(Chart interpretation exercises)
%%

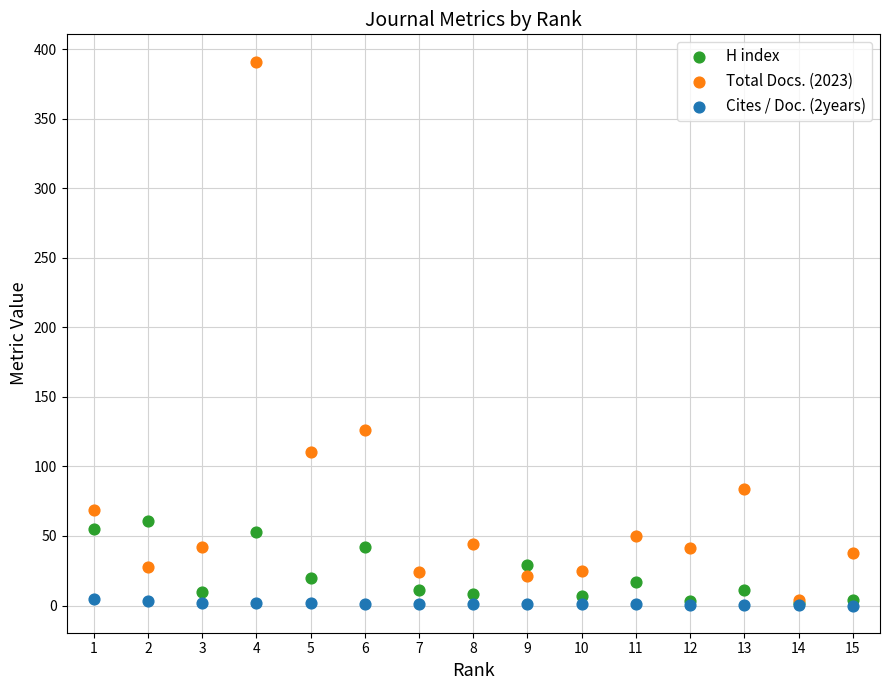

Which series contains the highest Y value?

Total Docs. (2023)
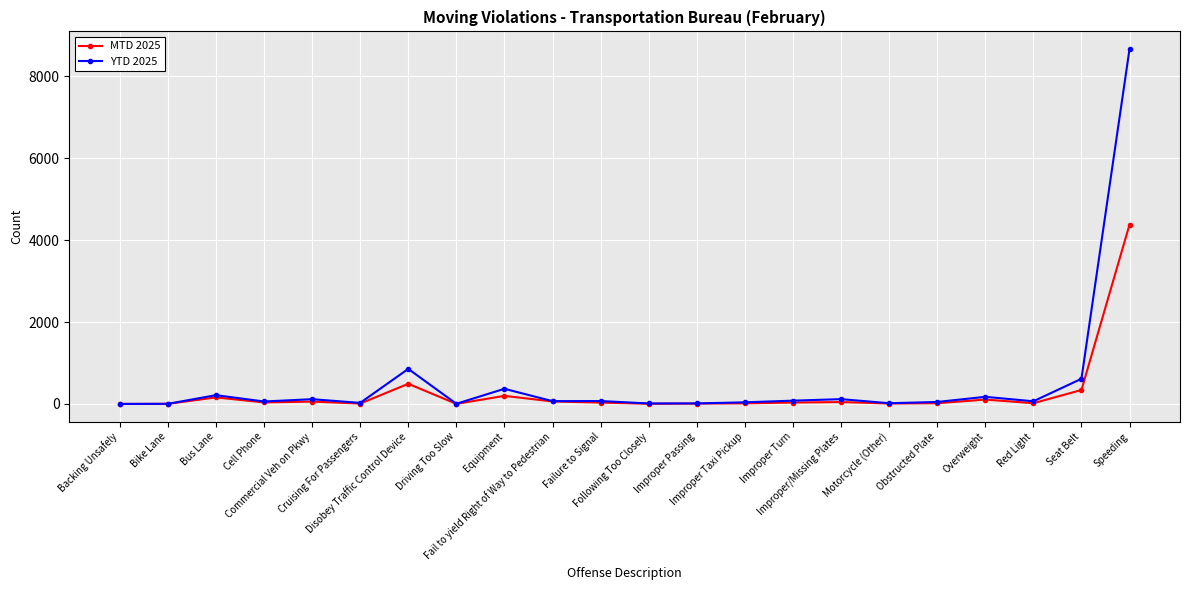

True or false: YTD 2025 has more than 2 interior local peaks.

True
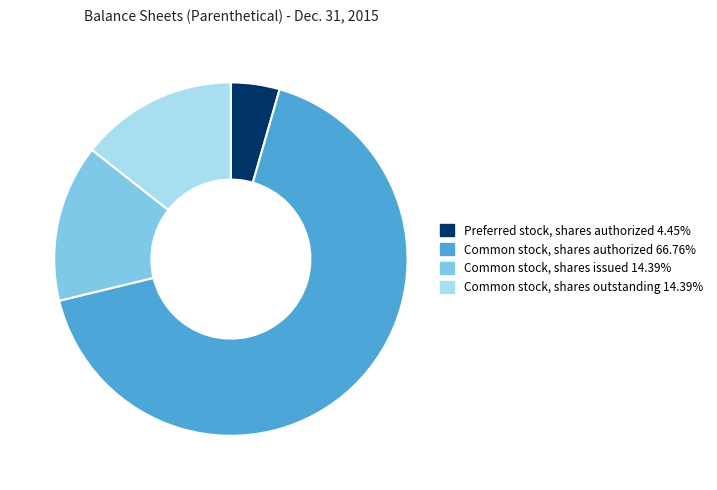

Does any single category account for the majority?

Yes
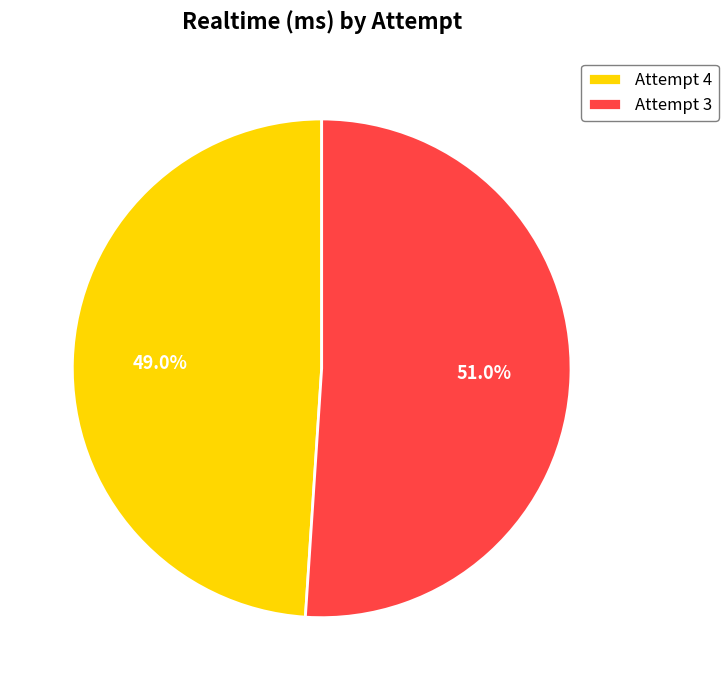

How many segments does this pie chart have?

2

%%

Work order:
Duplicate the lines above word for word, but leave out the pictures.

Solution for this task:
Which series contains the highest Y value?

Total Docs. (2023)

True or false: YTD 2025 has more than 2 interior local peaks.

True

Does any single category account for the majority?

Yes

How many segments does this pie chart have?

2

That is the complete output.